Perry will work to encourage more swimmers to consider the distance and open water events. He’s currently heading a group of 13 who are competing at the UANA Open Water Swimming Championships in the Cayman Islands.
“We are going to try and expose all our current distance swimmers to open water. We identified and selected a group of young athletes from the (Canadian Swimming Trials in April), so we’re already out there trying to find the next generation of people,” Perry said. “I think there becomes a point much later in their career when they make a decision on which one they are going to focus on.”

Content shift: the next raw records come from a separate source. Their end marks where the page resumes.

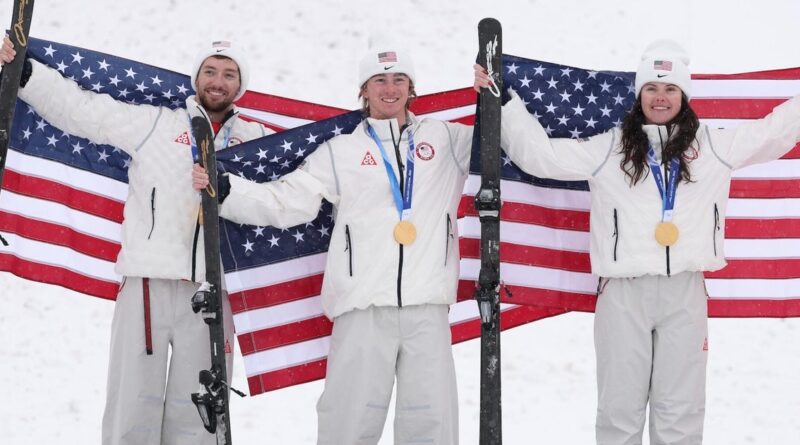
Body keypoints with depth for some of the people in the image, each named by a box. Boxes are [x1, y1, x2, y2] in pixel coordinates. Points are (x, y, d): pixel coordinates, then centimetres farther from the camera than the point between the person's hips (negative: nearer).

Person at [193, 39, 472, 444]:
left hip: (427, 308, 1)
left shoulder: (445, 138, 14)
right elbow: (282, 202, 8)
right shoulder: (341, 152, 11)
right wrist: (223, 189, -5)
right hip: (364, 308, -1)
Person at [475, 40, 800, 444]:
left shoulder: (713, 146, 10)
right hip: (624, 291, -1)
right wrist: (501, 101, 0)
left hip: (684, 291, 1)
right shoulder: (608, 149, 6)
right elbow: (540, 154, 5)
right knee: (620, 408, 4)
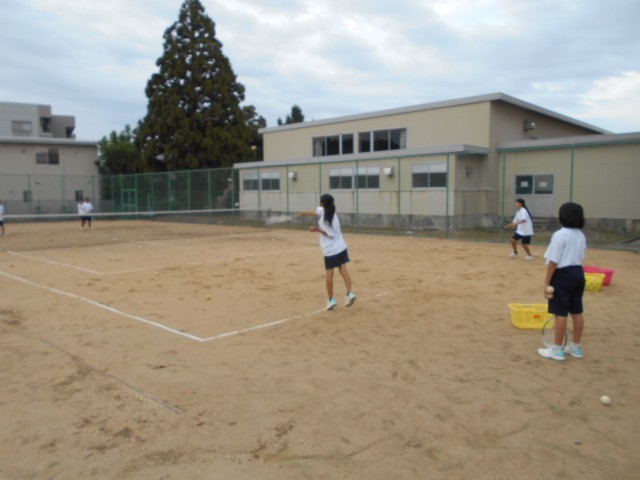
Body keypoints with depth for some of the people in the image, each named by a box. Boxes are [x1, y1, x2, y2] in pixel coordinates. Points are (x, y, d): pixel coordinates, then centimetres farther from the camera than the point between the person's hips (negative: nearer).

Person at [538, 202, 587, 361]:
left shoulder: (560, 235, -17)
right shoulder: (581, 235, 10)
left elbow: (553, 262, -19)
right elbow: (580, 258, 15)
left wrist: (547, 282, -14)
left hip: (563, 274, -9)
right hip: (578, 273, 9)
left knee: (561, 313, -1)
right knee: (577, 312, 14)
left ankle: (557, 349, 7)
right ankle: (576, 347, 24)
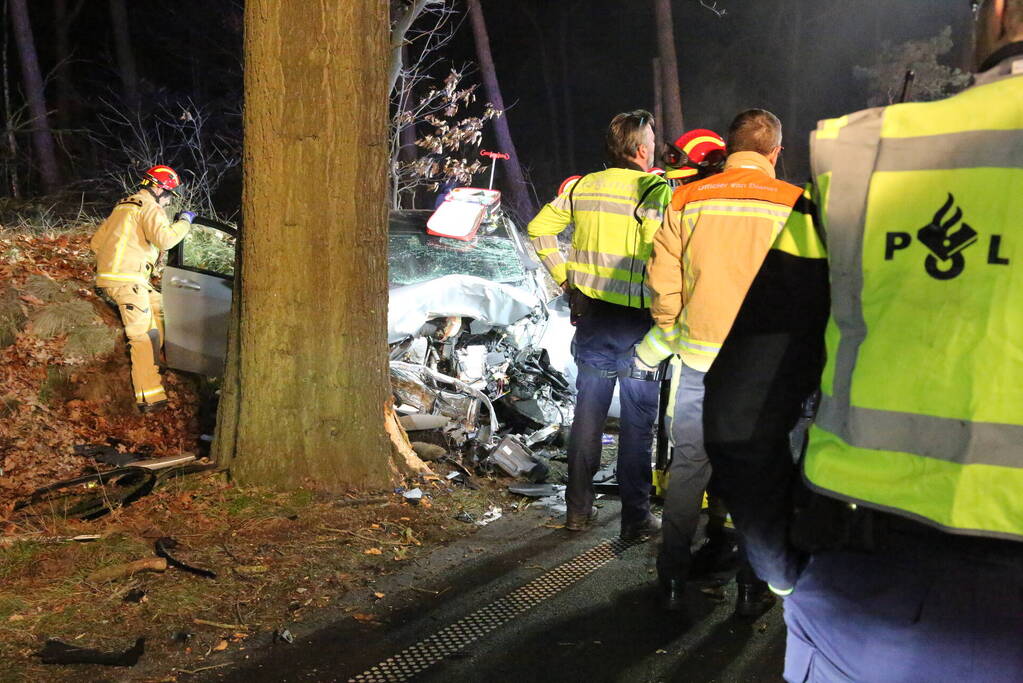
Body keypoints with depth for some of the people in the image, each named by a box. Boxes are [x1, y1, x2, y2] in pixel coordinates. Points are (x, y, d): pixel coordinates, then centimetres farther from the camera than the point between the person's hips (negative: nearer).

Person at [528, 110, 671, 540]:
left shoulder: (584, 186, 6)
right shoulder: (656, 191, -10)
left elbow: (539, 229, 7)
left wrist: (564, 276, 11)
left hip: (591, 315, 5)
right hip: (637, 323, -5)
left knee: (587, 415, 12)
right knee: (637, 422, 5)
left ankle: (578, 509, 20)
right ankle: (635, 518, 11)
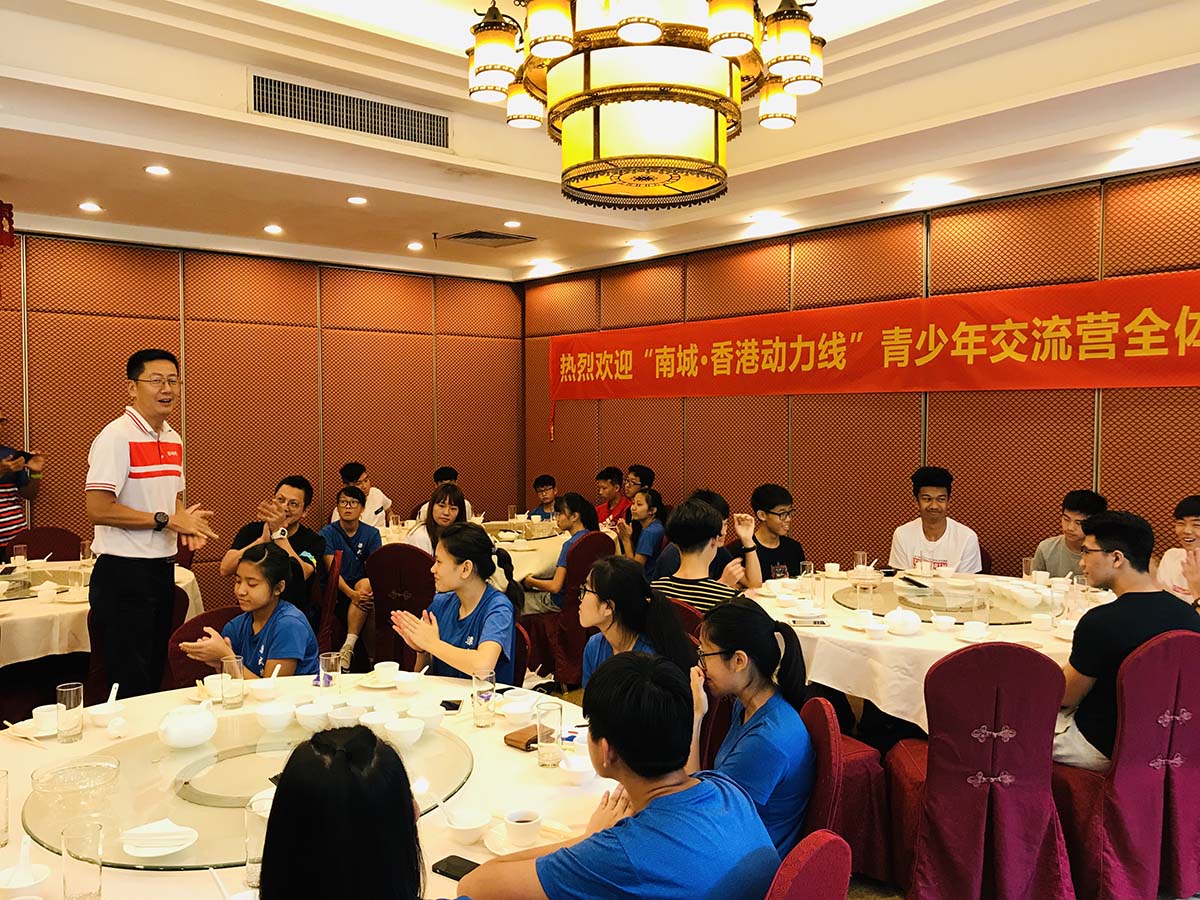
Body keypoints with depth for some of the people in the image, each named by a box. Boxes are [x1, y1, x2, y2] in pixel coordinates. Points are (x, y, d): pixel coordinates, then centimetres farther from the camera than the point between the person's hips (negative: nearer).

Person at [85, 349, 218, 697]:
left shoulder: (173, 439, 11)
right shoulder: (116, 437, -15)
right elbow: (99, 509, -21)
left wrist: (186, 521, 1)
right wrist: (166, 520, -18)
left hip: (163, 569, 8)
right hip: (124, 573, -8)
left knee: (155, 674, 17)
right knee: (129, 685, 1)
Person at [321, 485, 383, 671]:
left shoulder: (372, 534, 9)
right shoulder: (328, 533, 2)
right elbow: (332, 570, -10)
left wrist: (372, 590, -25)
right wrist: (352, 594, -28)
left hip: (360, 586, 1)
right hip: (335, 592, -1)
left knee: (367, 584, -32)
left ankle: (349, 646, -28)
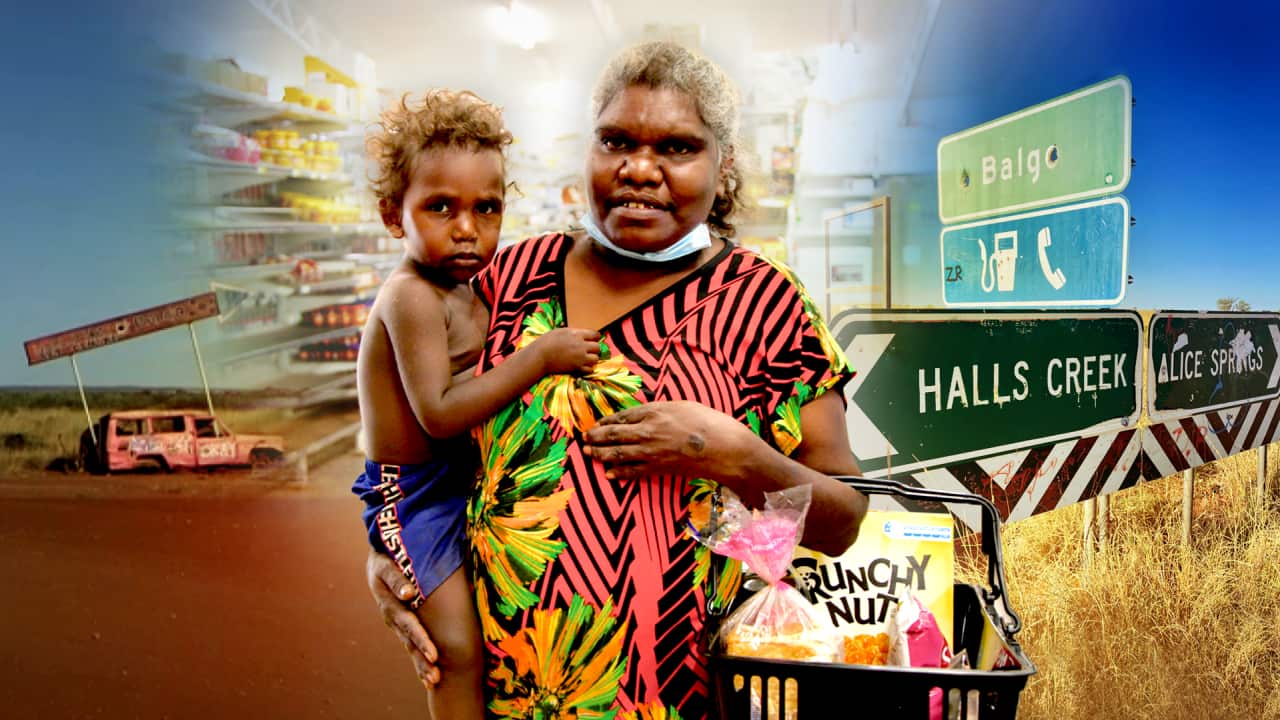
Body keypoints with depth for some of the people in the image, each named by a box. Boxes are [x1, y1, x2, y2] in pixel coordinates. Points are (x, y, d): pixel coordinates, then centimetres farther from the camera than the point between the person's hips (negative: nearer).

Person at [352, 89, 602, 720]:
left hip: (465, 479, 9)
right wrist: (541, 357, -31)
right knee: (459, 652, -6)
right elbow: (439, 413, -31)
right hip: (415, 495, -9)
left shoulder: (467, 290, 5)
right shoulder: (412, 296, -24)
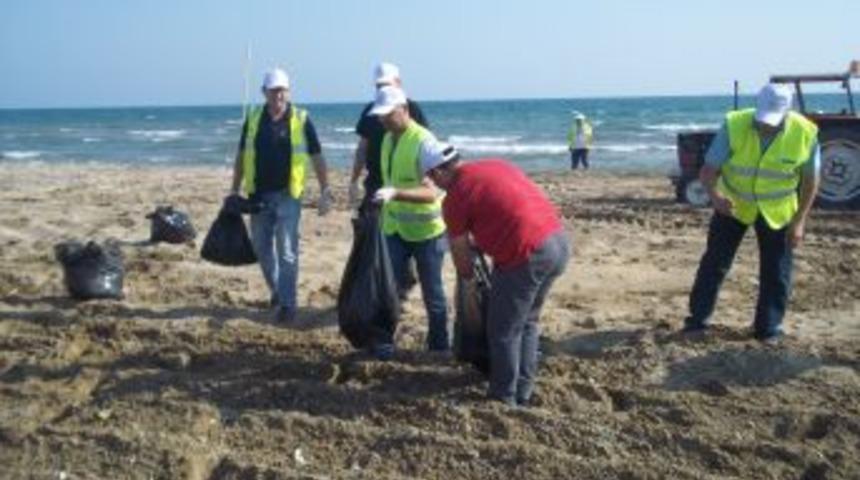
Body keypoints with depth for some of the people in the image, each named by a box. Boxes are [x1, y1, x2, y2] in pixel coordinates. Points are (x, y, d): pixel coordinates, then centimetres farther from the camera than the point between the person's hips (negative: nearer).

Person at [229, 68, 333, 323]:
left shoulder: (301, 120, -4)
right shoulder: (253, 119, 5)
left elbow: (317, 158, -2)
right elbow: (242, 156, 13)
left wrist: (325, 192, -5)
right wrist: (234, 189, 10)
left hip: (287, 195, -4)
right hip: (258, 194, 4)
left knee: (287, 251, -4)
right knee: (262, 248, 13)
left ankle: (287, 303, 4)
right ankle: (277, 290, 34)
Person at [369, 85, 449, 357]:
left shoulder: (423, 141, -20)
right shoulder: (388, 138, 5)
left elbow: (430, 193, -29)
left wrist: (395, 193, -43)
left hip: (426, 230, -6)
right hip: (395, 228, 6)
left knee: (432, 293, 7)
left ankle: (439, 346, 23)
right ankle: (384, 342, 11)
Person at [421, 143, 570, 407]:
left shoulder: (454, 197, -1)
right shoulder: (495, 164, 18)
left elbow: (461, 254, 8)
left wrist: (469, 280, 26)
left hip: (529, 254, -8)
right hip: (559, 241, 8)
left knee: (504, 331, 9)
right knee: (527, 322, 22)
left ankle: (504, 399, 18)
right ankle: (523, 393, 30)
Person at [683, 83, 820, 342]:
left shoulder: (805, 134, -21)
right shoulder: (734, 125, -25)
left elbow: (810, 179, -7)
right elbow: (709, 169, -23)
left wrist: (799, 221, -10)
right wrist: (714, 194, -43)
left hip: (777, 211, 1)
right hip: (733, 204, 0)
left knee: (776, 271, 3)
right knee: (715, 261, 1)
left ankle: (768, 327, 17)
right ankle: (698, 318, 13)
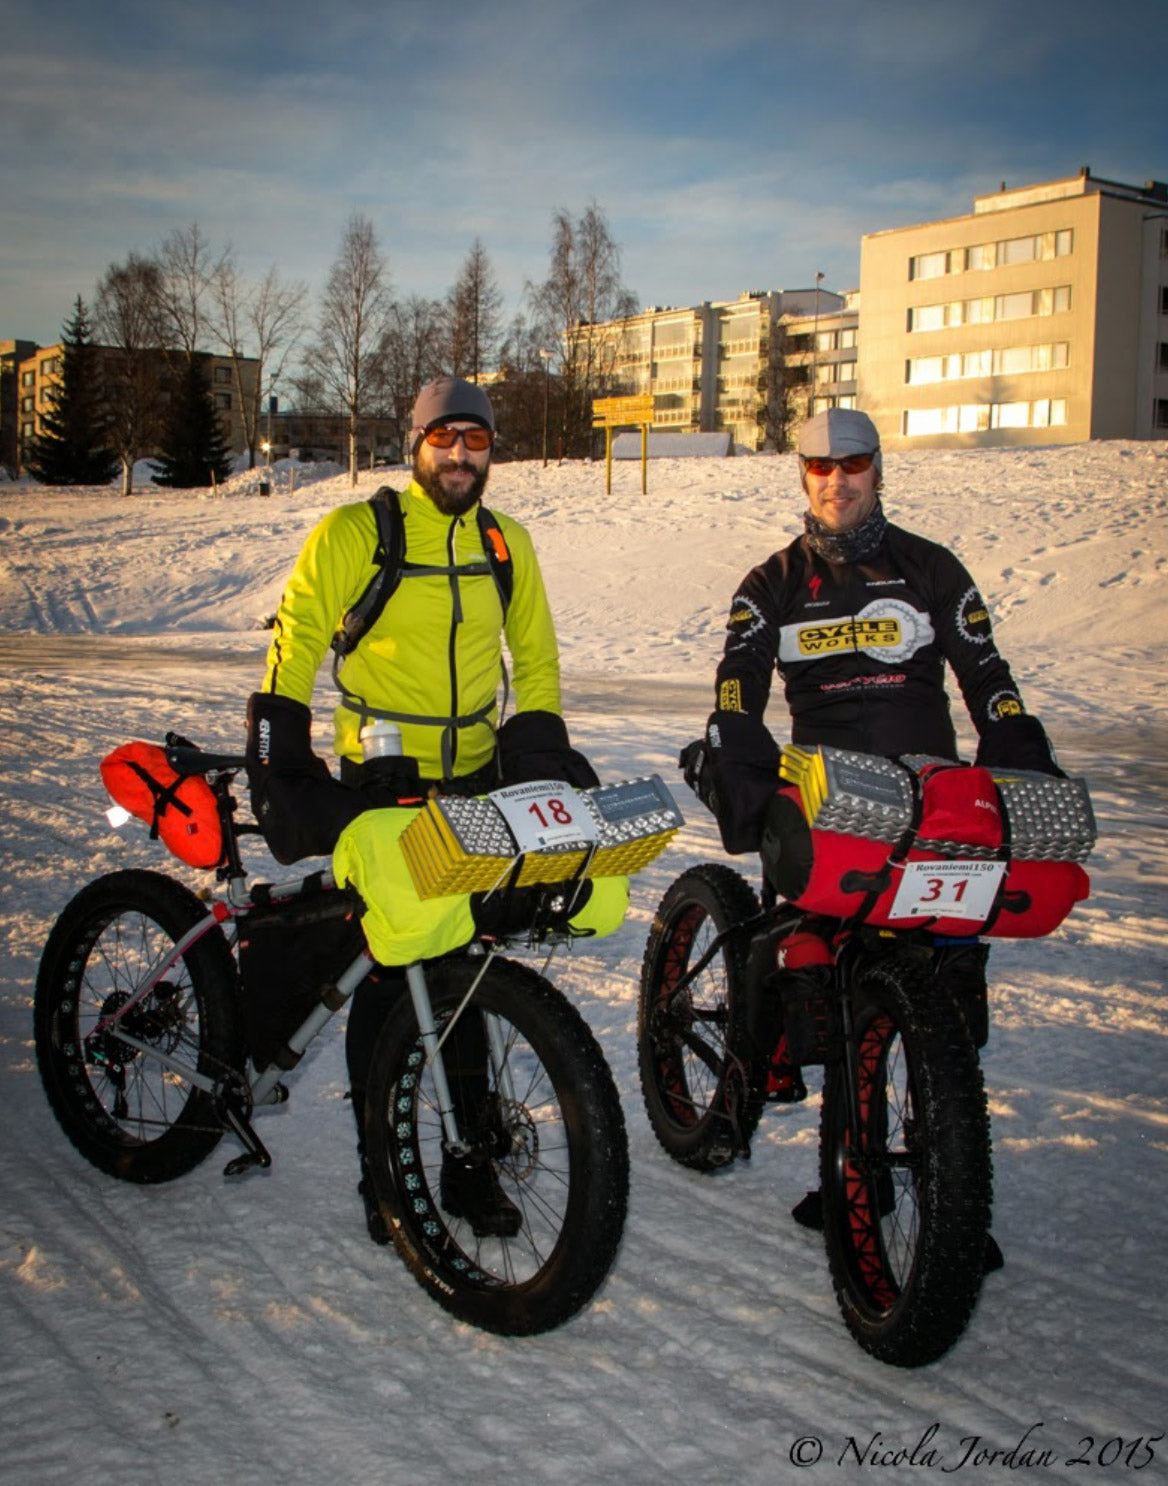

Perry plans on travelling across Canada to different programs to identify those who could potentially be future open water swimmers. Swimming Canada also plans to hold a number of different open water events across the country to give the sport exposure.
“In my experience, when people actually give it a go they kind of fall in love with it,” said Perry. “The majority of people who (try it) actually do enjoy it. Whether they are any good at it is a different matter.”
Perry plans on offering Canada’s open water swimmers support in the form of coaches, sport psychologists, massage therapists and technical staff as the numbers increase.
“One of the things we are going to try and do is be more technologically savvy, be more scientific in our approach to the race, actually be more professional in the way we look at the sport,” said Perry. “I don’t think there is really anyone in the world who is looking at the sport in that way.
“The idea is our athletes are the most informed and most knowledgeable athletes at the race. They get confidence from that. They understand exactly what the race involves, what the weather is going to be, where the tides are, what the currents are.”
Despite the new focus on distance, Atkinson stresses this doesn’t mean they’re going to neglect developing sprinters.
“If you have enough development age athletes swimming a middle-distance program where they can go longer or shorter as they develop, we’re going to be a better nation for it,” he said.
“It’s not about throwing out what we are doing now in the 200-m and down events. It’s about enhancing what we are doing to be able to identify distance swimmers and have some of our top distance swimmers look at open water as a way of excelling.”
Pretty happy to be working with Mark this summer. New team dynamics will be a good thing for future of Canadian open water swimming. However there is a cost for everything.
future is bright in Canada…. interesting to see where the next oly cycle will lead us. will the old guard be ever present or will a few more “penny’s” break through to the senior squad.
an interesting analysis would be average age for the power house countries and their male/female/combined teams year to year relative to medal production
There will be a less chance of more Pennys. Where has she gone?